- Born: Moti Lal 15 May 1931 Darro, Sindh, Bombay Presidency, British India
- Died: 4 August 2015 (aged 84) Mumbai, India
- Citizenship: Indian
- Education: Doctor of Philosophy, in Sindhi
- Occupations: Poet, writer, Educationalist

= Moti Prakash =

Indian writer of Sindhi language

Moti Prakash (15 May 1931 – 4 August 2015) was an Indian writer in the Sindhi language. He was one of the best known poets of the post- partition Sindhi literature. He died on 4 August 2015 in Mumbai, India.

==Early life==
Prakash's father Sukhramdas was a postmaster. Moti Prakash had his primary education from his native village Daro and neighboring town Jati. He received his bachelor's degree each in arts and education and doctorate in Sindhi. From his early age he was fond of reading poetry and children literature.

==Literary career==
He had contributed to other genres, such as short story, drama, and novel, critical essay, literary sketches and journalistic columns in a few newspapers. He possessed a keen interest in the education of Sindhi children. He joined K.J. Khilnani High School at Mumbai, where he rose to the position of principal. Then he moved to Dubai to manage The Indian High School, Dubai, from where he retired as a rector.

==Publications==
- 1. 'Aau Ta Choryoon Chung' (Let us play the fiddle), Poems, 1959.
- 2. 'Andhero Ujalo' (Light & darkness), Novel, 1963.
- 3. 'Gulran Ja Geet' (Songs for budding kids), Children's literature, 1963.
- 4. 'Chininga Vich Choley' (Sparks in my lap), Poems 1983.
- 5. 'Dithe Deenh Thyam' (Have not seen you for a long), Character Sketches, 1986.
- 6. 'Se Sabh Sandhyum Saah Seen' (All are hidden in my heart), Travelogue, 1987.

==As dramatist==
Prakash was a founder Secretary of 'Sindhu Kala Mandir', which was established with the object of staging Sindhi full length / one act plays.
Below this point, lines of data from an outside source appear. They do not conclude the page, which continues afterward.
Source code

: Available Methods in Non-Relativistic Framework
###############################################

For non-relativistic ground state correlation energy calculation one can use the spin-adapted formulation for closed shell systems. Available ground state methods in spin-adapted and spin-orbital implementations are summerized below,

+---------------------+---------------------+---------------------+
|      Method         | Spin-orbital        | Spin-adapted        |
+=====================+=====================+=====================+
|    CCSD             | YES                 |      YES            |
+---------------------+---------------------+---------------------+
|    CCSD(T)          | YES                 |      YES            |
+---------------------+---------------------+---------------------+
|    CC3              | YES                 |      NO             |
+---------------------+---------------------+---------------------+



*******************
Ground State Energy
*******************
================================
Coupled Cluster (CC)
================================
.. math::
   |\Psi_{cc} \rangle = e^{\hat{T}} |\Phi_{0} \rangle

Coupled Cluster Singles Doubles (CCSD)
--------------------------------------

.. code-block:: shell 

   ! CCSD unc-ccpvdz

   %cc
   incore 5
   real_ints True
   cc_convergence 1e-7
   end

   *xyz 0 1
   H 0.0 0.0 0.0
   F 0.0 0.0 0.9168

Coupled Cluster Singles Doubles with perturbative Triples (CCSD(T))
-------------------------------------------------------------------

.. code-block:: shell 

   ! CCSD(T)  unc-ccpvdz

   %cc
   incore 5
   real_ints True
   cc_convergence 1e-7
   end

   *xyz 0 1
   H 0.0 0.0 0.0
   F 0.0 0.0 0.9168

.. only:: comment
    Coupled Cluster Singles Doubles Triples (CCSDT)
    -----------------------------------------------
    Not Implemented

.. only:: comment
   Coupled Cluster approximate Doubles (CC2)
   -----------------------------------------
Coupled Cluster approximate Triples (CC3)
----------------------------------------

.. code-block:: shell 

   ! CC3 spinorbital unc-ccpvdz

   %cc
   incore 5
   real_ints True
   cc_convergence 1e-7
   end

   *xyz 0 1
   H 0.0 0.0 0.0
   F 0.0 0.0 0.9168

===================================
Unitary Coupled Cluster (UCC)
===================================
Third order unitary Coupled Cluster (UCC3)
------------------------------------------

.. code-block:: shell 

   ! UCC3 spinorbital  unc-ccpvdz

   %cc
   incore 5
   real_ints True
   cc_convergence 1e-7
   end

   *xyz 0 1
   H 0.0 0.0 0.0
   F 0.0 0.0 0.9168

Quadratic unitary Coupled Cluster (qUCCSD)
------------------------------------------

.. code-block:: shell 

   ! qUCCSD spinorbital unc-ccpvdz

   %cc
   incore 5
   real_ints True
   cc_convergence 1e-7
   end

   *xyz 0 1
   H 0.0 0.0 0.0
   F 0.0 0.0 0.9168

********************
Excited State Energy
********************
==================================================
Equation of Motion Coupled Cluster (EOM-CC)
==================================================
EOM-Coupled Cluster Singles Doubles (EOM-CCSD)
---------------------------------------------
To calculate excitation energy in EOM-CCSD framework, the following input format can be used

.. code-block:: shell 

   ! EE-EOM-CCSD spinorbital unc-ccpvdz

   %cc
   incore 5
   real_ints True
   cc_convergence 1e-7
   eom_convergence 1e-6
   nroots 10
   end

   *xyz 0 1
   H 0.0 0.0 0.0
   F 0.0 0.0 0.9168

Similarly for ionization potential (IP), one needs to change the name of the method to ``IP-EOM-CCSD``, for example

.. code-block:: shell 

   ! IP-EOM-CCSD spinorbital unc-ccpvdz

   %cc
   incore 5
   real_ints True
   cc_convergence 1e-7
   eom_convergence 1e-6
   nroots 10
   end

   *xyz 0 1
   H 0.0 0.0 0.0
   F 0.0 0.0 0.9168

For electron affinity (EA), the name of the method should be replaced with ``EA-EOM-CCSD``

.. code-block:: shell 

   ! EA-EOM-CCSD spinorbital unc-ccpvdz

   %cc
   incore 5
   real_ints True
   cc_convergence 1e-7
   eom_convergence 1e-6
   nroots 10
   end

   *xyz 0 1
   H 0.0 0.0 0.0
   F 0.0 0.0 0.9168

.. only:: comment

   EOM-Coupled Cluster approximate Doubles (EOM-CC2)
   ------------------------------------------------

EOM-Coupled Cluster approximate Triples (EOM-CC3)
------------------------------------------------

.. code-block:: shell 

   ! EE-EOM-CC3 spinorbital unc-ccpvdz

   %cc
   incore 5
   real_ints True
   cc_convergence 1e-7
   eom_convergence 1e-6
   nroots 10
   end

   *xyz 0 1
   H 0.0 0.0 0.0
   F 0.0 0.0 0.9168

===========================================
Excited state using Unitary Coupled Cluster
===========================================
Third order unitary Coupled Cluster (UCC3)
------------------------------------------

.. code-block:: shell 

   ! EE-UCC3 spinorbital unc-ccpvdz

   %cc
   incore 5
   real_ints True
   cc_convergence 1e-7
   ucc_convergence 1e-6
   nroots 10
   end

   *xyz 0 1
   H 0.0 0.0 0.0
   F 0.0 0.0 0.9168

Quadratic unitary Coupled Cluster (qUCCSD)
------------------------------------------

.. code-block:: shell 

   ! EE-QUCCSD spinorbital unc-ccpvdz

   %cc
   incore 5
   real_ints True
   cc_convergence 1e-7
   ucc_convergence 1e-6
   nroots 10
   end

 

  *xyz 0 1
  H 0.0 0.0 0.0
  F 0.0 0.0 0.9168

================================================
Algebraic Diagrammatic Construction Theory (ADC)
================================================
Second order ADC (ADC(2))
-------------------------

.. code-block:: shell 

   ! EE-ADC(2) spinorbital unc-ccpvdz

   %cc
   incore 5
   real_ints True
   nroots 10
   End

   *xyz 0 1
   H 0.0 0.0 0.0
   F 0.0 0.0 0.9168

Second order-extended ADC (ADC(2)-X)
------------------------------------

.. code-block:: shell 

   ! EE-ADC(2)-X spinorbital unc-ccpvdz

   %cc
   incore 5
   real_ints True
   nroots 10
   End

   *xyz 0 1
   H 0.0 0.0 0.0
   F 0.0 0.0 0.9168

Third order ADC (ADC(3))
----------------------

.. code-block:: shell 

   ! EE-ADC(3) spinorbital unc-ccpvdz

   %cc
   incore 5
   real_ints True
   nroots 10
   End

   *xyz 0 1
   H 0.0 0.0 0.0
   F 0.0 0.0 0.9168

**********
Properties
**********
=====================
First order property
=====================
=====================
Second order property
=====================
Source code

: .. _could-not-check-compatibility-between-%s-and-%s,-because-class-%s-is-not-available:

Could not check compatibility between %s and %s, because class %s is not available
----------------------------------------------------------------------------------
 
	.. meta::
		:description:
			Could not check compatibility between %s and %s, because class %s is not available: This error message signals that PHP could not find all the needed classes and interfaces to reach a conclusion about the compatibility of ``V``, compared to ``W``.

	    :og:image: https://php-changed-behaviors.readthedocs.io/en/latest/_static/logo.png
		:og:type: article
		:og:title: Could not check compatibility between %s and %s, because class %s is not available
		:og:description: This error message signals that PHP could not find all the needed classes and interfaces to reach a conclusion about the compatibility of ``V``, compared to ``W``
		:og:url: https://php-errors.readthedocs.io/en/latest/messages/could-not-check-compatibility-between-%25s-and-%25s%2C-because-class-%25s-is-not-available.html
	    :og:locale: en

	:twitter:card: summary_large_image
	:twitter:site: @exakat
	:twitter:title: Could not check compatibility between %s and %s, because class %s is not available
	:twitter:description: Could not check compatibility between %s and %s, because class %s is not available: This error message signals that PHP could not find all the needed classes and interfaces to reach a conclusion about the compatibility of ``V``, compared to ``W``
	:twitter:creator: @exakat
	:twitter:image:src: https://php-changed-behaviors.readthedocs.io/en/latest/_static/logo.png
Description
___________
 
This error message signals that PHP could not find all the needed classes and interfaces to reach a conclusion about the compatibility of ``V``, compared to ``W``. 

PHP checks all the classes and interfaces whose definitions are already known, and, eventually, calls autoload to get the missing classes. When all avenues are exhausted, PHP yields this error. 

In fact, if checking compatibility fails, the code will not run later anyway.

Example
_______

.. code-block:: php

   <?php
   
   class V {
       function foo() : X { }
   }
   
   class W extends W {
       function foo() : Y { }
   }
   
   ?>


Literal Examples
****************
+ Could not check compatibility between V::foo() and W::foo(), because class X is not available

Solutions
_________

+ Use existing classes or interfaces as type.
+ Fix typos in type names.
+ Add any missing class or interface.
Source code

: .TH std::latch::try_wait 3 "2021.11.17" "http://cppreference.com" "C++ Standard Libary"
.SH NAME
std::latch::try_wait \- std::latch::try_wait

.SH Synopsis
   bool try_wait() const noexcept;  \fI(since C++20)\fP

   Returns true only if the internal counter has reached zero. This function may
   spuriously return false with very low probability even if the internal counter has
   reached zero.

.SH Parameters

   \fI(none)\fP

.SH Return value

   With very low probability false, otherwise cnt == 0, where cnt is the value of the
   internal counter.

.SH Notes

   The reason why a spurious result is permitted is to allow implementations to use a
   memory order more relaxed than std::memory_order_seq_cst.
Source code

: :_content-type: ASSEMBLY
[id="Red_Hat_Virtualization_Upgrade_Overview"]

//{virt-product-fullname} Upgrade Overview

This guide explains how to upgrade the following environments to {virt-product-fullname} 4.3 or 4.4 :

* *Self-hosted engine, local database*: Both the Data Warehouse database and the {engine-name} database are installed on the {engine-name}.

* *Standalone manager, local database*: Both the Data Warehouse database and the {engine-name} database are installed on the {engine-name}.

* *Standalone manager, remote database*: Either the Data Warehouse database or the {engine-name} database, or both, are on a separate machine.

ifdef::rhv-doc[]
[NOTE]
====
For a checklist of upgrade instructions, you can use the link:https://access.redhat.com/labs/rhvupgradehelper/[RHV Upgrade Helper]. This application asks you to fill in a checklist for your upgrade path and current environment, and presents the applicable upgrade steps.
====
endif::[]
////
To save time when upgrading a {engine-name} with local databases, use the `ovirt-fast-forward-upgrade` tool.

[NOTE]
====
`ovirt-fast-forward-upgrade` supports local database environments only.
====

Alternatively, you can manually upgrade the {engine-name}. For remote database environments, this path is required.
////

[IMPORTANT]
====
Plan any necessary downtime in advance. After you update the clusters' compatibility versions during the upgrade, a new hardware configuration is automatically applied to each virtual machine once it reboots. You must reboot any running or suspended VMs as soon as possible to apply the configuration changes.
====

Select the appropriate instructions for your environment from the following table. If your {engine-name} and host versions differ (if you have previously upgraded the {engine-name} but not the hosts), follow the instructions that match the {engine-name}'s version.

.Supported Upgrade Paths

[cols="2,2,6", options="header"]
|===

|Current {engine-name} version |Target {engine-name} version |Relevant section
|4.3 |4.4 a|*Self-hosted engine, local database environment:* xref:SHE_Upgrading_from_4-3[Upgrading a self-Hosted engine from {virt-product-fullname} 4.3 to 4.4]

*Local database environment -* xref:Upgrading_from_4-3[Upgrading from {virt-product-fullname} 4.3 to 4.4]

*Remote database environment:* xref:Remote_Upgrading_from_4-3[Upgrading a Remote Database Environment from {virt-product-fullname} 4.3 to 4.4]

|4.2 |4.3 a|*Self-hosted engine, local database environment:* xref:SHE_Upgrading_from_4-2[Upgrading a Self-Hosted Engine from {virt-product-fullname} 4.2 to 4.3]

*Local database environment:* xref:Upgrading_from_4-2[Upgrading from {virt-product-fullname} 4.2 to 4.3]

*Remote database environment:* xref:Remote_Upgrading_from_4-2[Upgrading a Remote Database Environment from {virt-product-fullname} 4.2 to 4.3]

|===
In addition, he also produced about 250 plays & features for AIR during his tenure with AIR from 1956 to 1977. Prakash also wrote the following Three-Act-plays:
- 1. ‘Raat Hik Toofan Ji’ (Stormy night), 1971.
- 2. 'Anja Ta Maan Nandhri Ahyam (I am still a small kid), 1962.

==Death==
Prakash died on 4 August 2015 in Mumbai, India.